┌──

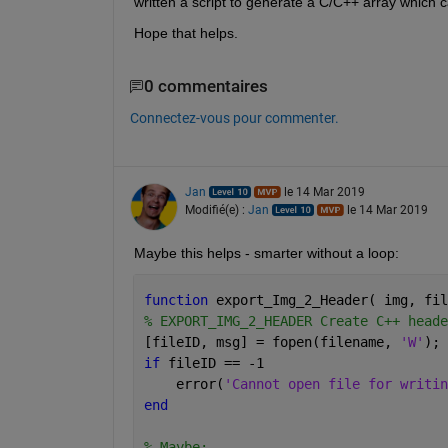
written a script to generate a C/C++ array which 
Hope that helps.
0 commentaires
Connectez-vous pour commenter.
Jan
le 14 Mar 2019
Modifié(e) :
Jan
le 14 Mar 2019
Maybe this helps - smarter without a loop:
function 
export_Img_2_Header( img, fil
% EXPORT_IMG_2_HEADER Create C++ heade
[fileID, msg] = fopen(filename, 
'W'
); 
if 
fileID == -1
    error(
'Cannot open file for writin
end
% Maybe:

└──

The expected output is the lines from the one with "fileID == -1" through the end of the data, exactly as written and nothing more.

ANSWER SECTION:
fileID == -1
    error(
'Cannot open file for writin
end
% Maybe:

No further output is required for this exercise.